Taman Negara, the world’s oldest tropical rainforest, was as magical a place as you can imagine.
We stayed in the town across the river, Kuala Tahan, which was small but contained all we needed: proximity to the jungle, a lovely place to stay (Yellow Guesthouse, we totally recommend it), our favourite cheap and tasty breakfast (roti canai, I’m craving it now just thinking about it), and floating restaurants to find my favourite Malaysian dinner (satay, so tasty!).
The night safari was incredible. Even if we hadn’t spotted any animals, driving atop of a truck (literally on top, we were given the prize seating of the roof beside the driver’s son/torch bearer) through palm plantation at night was exhilarating. It was also neat to be searching for something and not knowing exactly what. But we were lucky and happened upon a few creatures. Hands down the coolest was a tapir! One of the oddest creatures I’ve ever seen – it looked like a mix between an elephant, an ant-eater, a warthog, and a panda. It’s stubby snout seemed to wave at us.
The next morning we ferried over the narrow river to finally step foot in the oldest tropical rainforest in the world. And though that title does build up expectations, they were totally met for me (E) and Matt (M)
E.: It was like walking into Jurassic Park. The energy from all the life and the sounds and sights were breathtaking. We climbed up and wobbled across the longest canopy walk in the world (well, the parts that were open, some had been deemed unsafe due to this year’s intense flooding during monsoon season). Though shaky steps were taken, there was never the hint of anything unsafe or the fear of falling….even when looking down…waaaaay down. Each tree landing linking the walkways reminded me of Ewoks. Everything about it was just awesome.
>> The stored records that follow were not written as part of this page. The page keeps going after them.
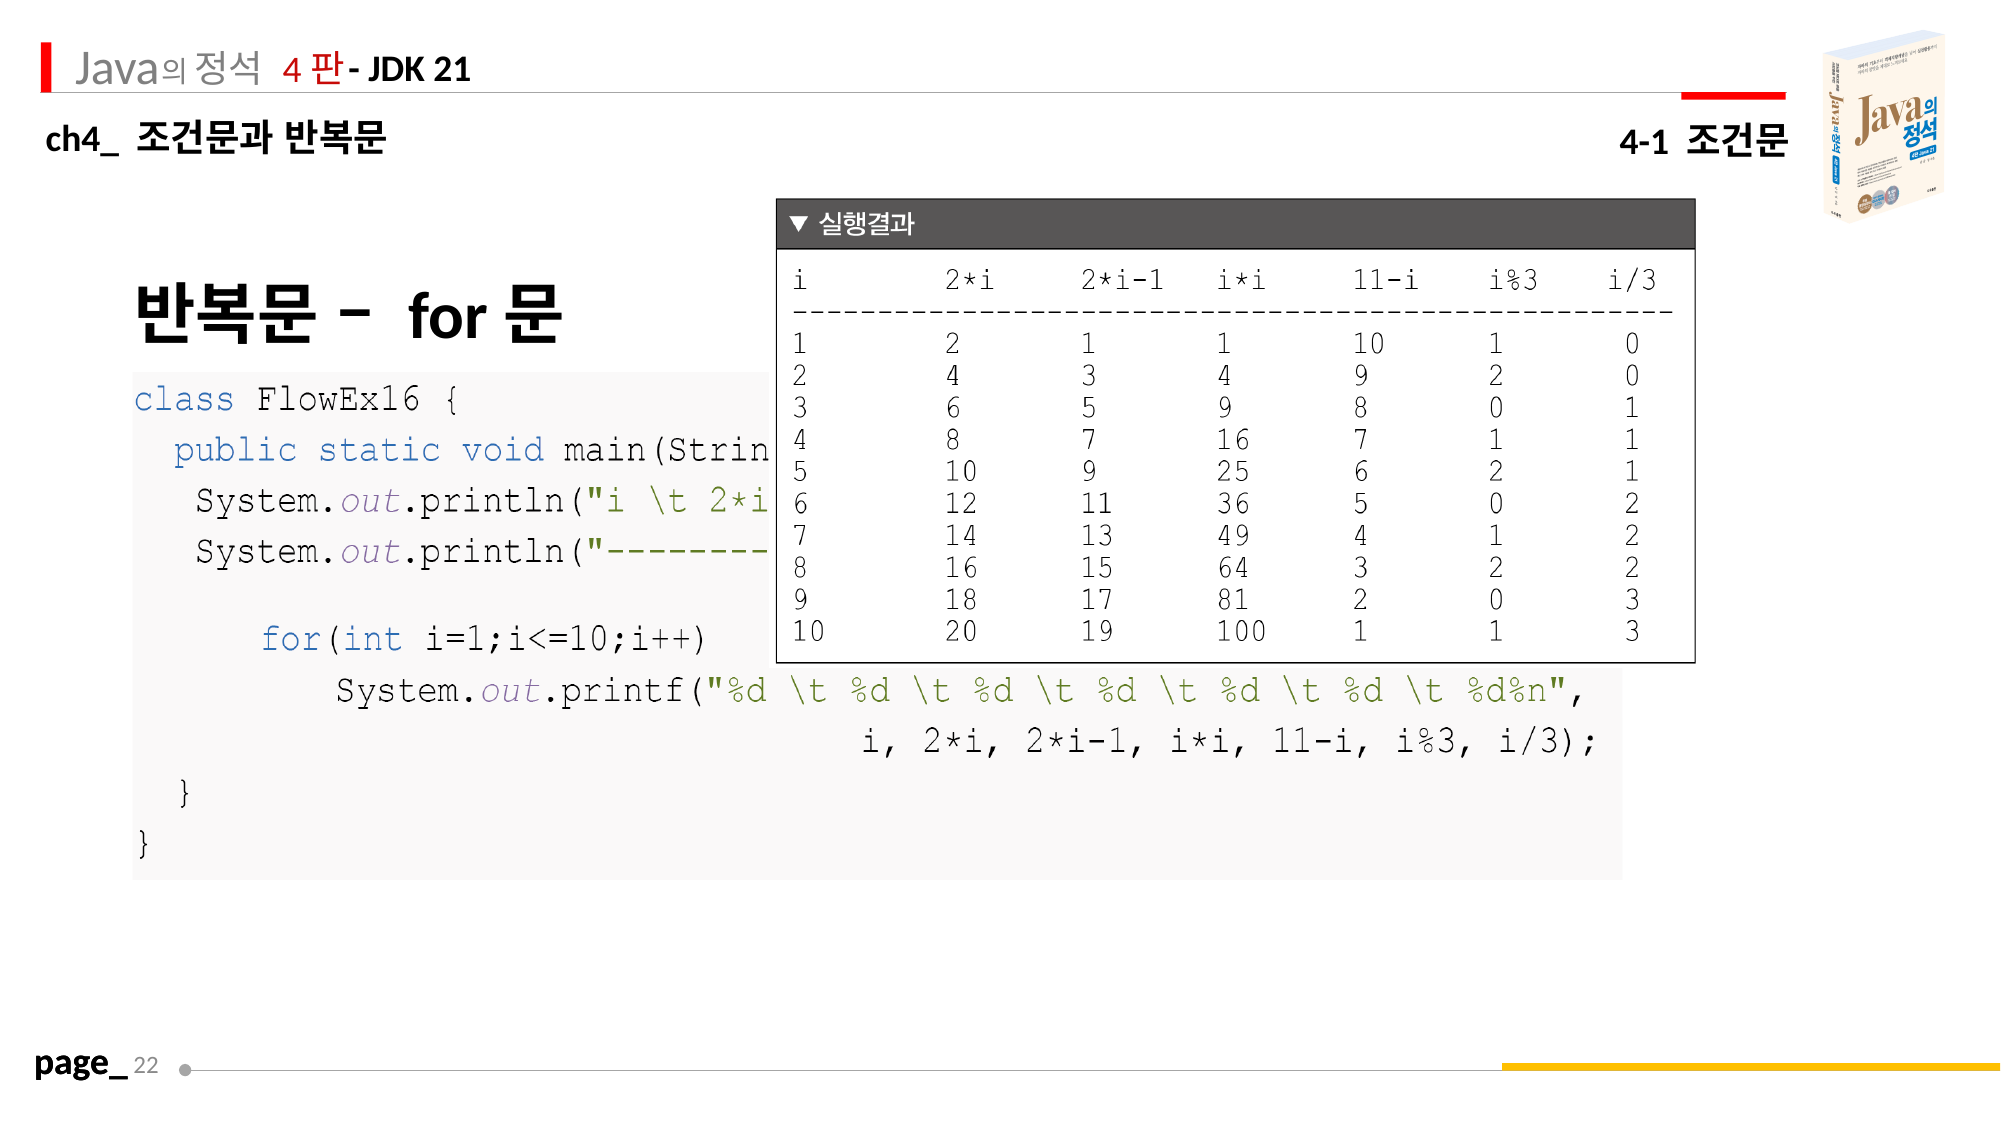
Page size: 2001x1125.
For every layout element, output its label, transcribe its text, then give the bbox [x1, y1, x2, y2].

text_box page_ [19, 1030, 145, 1090]
text_box 4-1 조건문 [1415, 109, 1805, 169]
picture [118, 191, 1702, 880]
picture [1819, 26, 1950, 228]
text_box 반복문 – for문 [119, 264, 769, 359]
slide_number 22 [106, 1033, 174, 1094]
We thought we’d go back and rest during the hottest part of the day post canopy walk, but it was so energizing we were on a nature high and had to keep going. Looking briefly at a map we spotted a circuit. The term “unbeaten track” really rung true here. Parts so steep I had to put all my weight into ropes when they were accessible – when they were broken or caught under fallen trees I had no shame and went down on my bum. Stairs we found were falling apart and more than once fallen trees blocked the sometimes barely visible “path”. We passed only three other people: a couple resting at the base of the super steep part and a man chasing insects in a woody area resembling Fern Gully. All the while we walked, the sounds of the jungle were a loud soundtrack; sometimes musical, sometimes scary, and sometimes real close. It was one of the most tiring and cool hikes ever (and tiring!).
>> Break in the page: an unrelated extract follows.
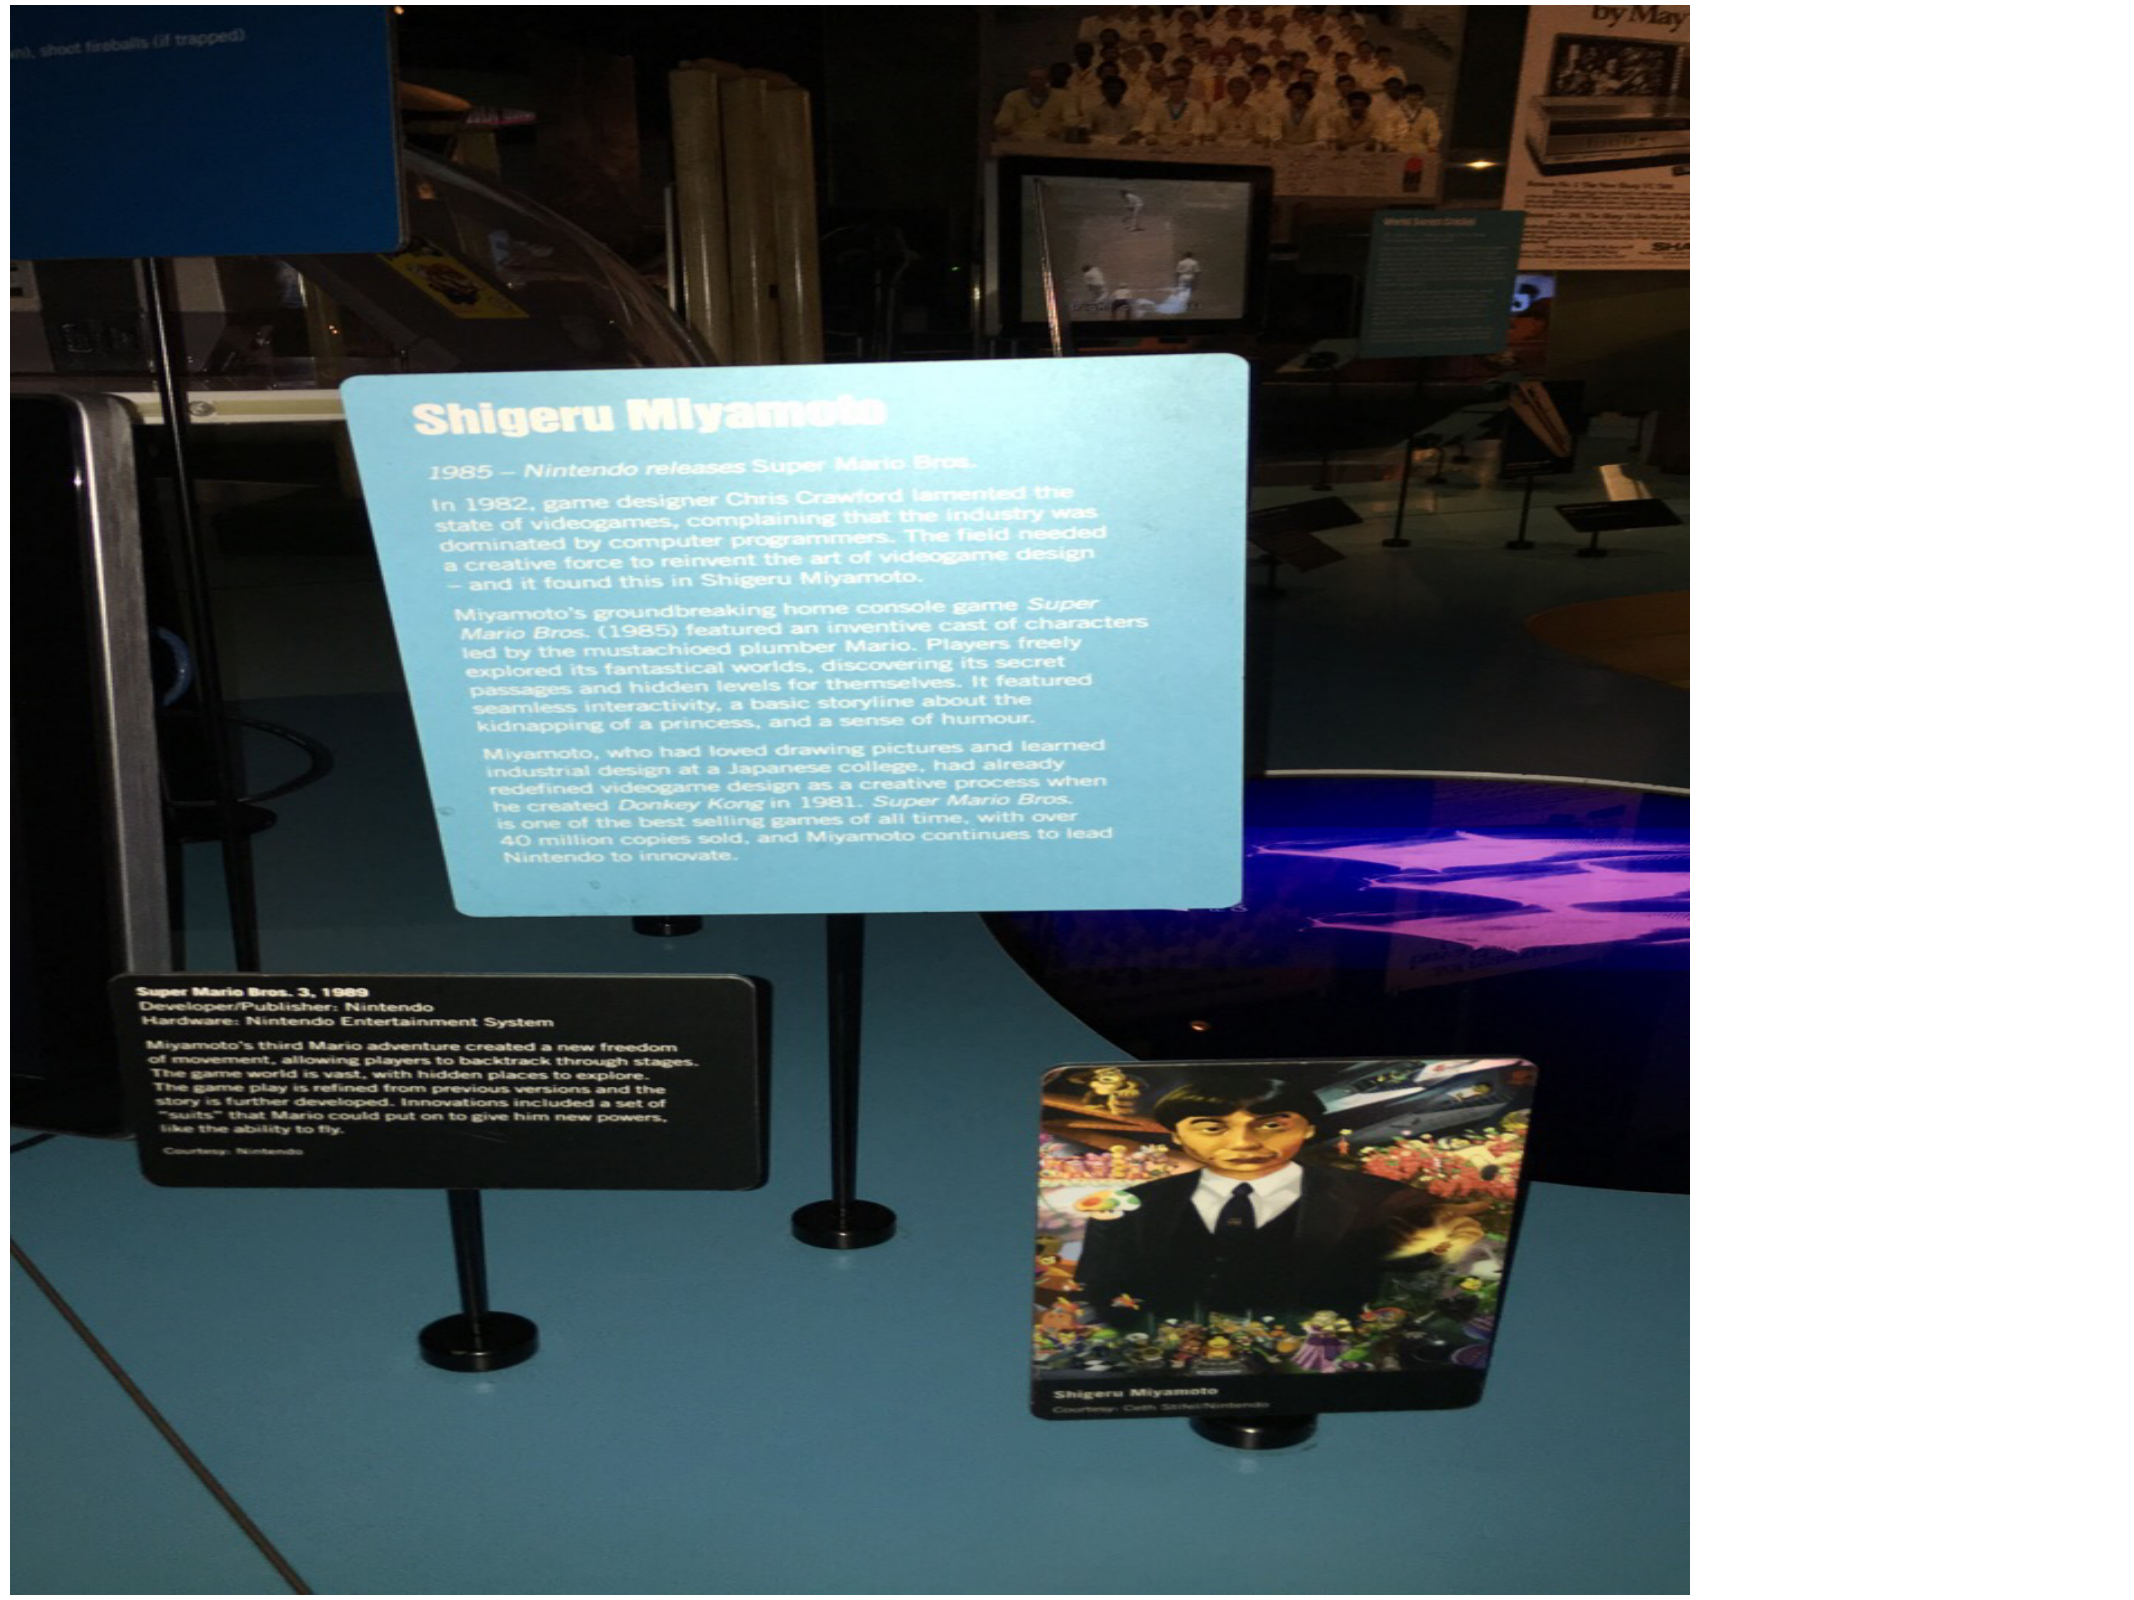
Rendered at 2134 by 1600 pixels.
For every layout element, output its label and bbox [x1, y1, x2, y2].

picture [9, 5, 1690, 1595]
M.: When I knew we were in close proximity to the oldest remaining tropical rainforest in the world, the nature lover in me really wanted to go. After seeing the staggering amount of deforestation across all of Malaysia (and reading the seemingly unfounded but extremely scary-if-true wikipedia claim that the rainforests of Malaysia will be completely destroyed with in the next 5 to 10 years), I knew I needed to go. It was a sad drive into the forest as you see patches of jungle followed by patches of clear-cuts followed by miles and miles of palm plantations. The green lushness of the plantations would almost be beautiful if I didn’t know at what cost they came.
It’s hard to describe just how excited I was to be standing in such a magical place. I have always had a love of nature, but a jungle of this magnitude was something else. The sounds, the smells, the freshness of the air, all so incredible. After years of exploring jungles, I am no longer so naive to think that when you walk into a jungle you will see all of the creatures big and small lounging in the trees or hanging out in the shade (but I still not-so-secretly wish they were).
While walking through the boardwalks and canopy walk was quite amazing, I felt let down that we had neither the time nor proper gear to go much deeper into the jungle to try and get a true glimpse of it, a place where maybe the other tourists realized talking really loudly to one another does not attract the animals you’re there to see… That’s in part what made the highlight of the day the road less travelled. It turned out that after the lookout we hiked to, we could complete a loop instead of retracing steps like everyone else. The path lead down a pretty steep pitch just steps from the lookout, and this was enough to scare most normal people off the experience. Luckily for us, I was not in the normal people mood and decided that, undaunted by lack of supplies or knowledge of where we were going or proceeding into the hottest part of the day, this was the road for us! As we hiked down the backside of this hill, I got the feeling that we were descending into the real forest, the less touristy part of the park. And for both better and worse, boy was I right! As we hiked this forgotten trail, we heard so many more animals (though hiking in the heat, we didn’t see many more) and really felt immersed in the jungle. This trail was much longer than we had bargained for, and definitely required more bush-wacking than anticipated. By the time we finally made it out the other side, we were pretty excited to see the main lodge and the ferry back to our side of the river.
M.E.: When we finally reached and collapsed into our beds in a sweaty mess, our limbs too heavy to move, muscles cramping from exhaustion and dehydration, we turned in pain to look at each other and said, “what an amazing day!”